(In the following we suppose that $X$ is a smooth variety over an algebraically closed field $k$ (in particular smooth $\iff$ regular). Here a variety is an integral separated scheme of finite type.)
I am currently reading through a paper, where the author is making the following statement:
Let $Z$ be a smooth closed subvariety of $X$ of codimension $p$. Choose a finite affine open covering $U_\alpha$ of $X$ and a regular sequence $f_{\alpha 1}, \dots, f_{\alpha p} \in \mathcal O_X(U_\alpha)$ such that $Z \cap U_\alpha$ is defined by the ideal $(f_{\alpha 1}, \dots, f_{\alpha p})$. We may assume that $Z \cap U_\alpha$ is irreducible.
I am wondering about the last sentence. First of all, $Z \cap U_\alpha$ doesn't have to be irreducible. However I don't see how we can reduce to that case while at the same time keeping the property of having the regular sequence. Maybe I'm not seeing something obvious here.
Can anybody help out maybe? Thanks in advance!
Best Answer
This is presented perhaps a little out of order - the aside about irreducibility maybe is more natural to prove first. First we show that given any covering, one may find a refinement with $U_\alpha$ affine and $U_\alpha\cap Z$ irreducible, then we show that one may find appropriate regular sequences (after perhaps refining our covering).
An important point is that for smooth varieties, irreducible components are connected components. So as $Z$ has finitely many irreducible/connected components there's a finite covering of $X$ by open sets so that each open set only intersects one component of $Z$: if $Z=\bigcup Z_i$, then $\hat{Z}_i := X\setminus \left(\bigcup_{i\neq j} Z_i\right)$ is such an open cover. By taking common refinements with the $\hat{Z}_i$, any finite open cover may be assumed to only intersect each component of $Z$ once. From here, we may further refine this cover by taking a finite affine open cover of each $\hat{Z}_i$, so we are in the situation of having an affine open cover of $X$ so that each set in our covering intersects at most one irreducible component of $Z$. Now as any open subset of an irreducible variety is irreducible, we see that $U_\alpha\cap Z = U_\alpha\cap Z_i$ is also irreducible.
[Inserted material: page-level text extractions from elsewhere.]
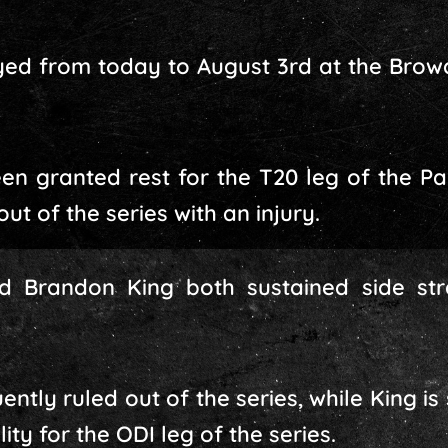
ayed from today to August 3rd at the Bro
en granted rest for the T20 leg of the Pak
ut of the series with an injury.
 Brandon King both sustained side strai
ly ruled out of the series, while King is 
ity for the ODI leg of the series.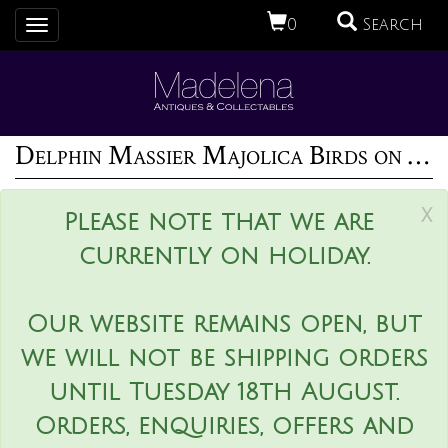
0
Search
Toggle
navigation
Delphin Massier Majolica Birds on Bamboo Vase
x
Please note that we are
currently on holiday.
Our website remains open, but
we will not be shipping orders
until Tuesday 18th August.
Orders, enquiries, offers and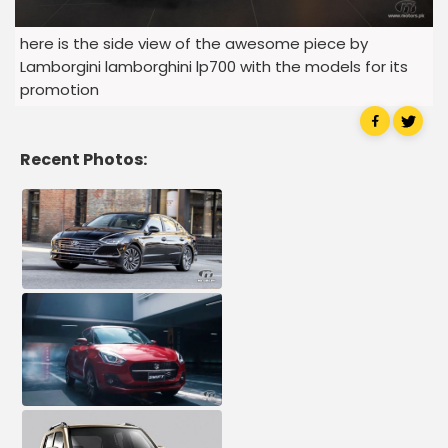
here is the side view of the awesome piece by
Lamborgini lamborghini lp700 with the models for its
promotion
Recent Photos: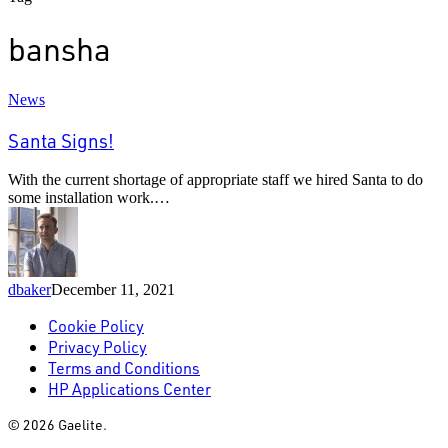
bansha
Santa
News
Signs!
Santa Signs!
With the current shortage of appropriate staff we hired Santa to do
some installation work.…
dbaker
December 11, 2021
Cookie Policy
Privacy Policy
Terms and Conditions
HP Applications Center
© 2026 Gaelite.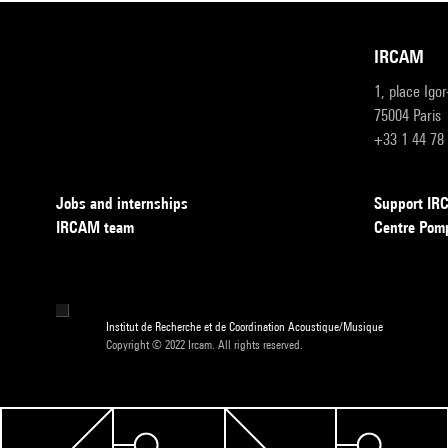
IRCAM
1, place Igo
75004 Paris
+33 1 44 78
Jobs and internships
Support I
IRCAM team
Centre Pom
Institut de Recherche et de Coordination Acoustique/Musique
Copyright © 2022 Ircam. All rights reserved.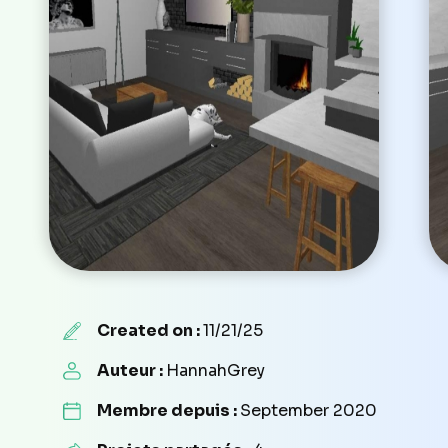
Created on :
11/21/25
Auteur :
HannahGrey
Membre depuis :
September 2020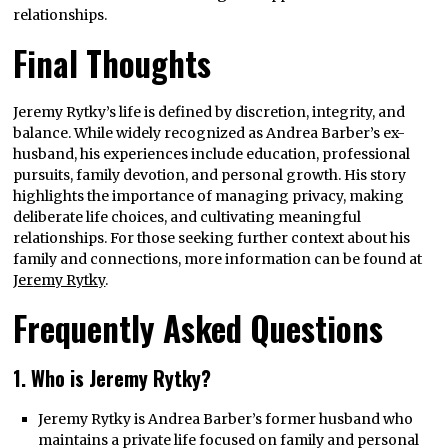
relationships.
Final Thoughts
Jeremy Rytky’s life is defined by discretion, integrity, and
balance. While widely recognized as Andrea Barber’s ex-
husband, his experiences include education, professional
pursuits, family devotion, and personal growth. His story
highlights the importance of managing privacy, making
deliberate life choices, and cultivating meaningful
relationships. For those seeking further context about his
family and connections, more information can be found at
Jer
e
my Rytky
.
Frequently Asked Questions
1. Who is Jeremy Rytky?
Jeremy Rytky is Andrea Barber’s former husband who
maintains a private life focused on family and personal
Now we deal with the regular sequence. The point here is that on any scheme, an irreducible closed subscheme of codimension $p$ may not be cut out by regular sequence of the right length, but this is true on the level of stalks (by definition of regularity, essentially). So we can pick an affine covering of our scheme so that this is true on each element of the cover. Now we're done.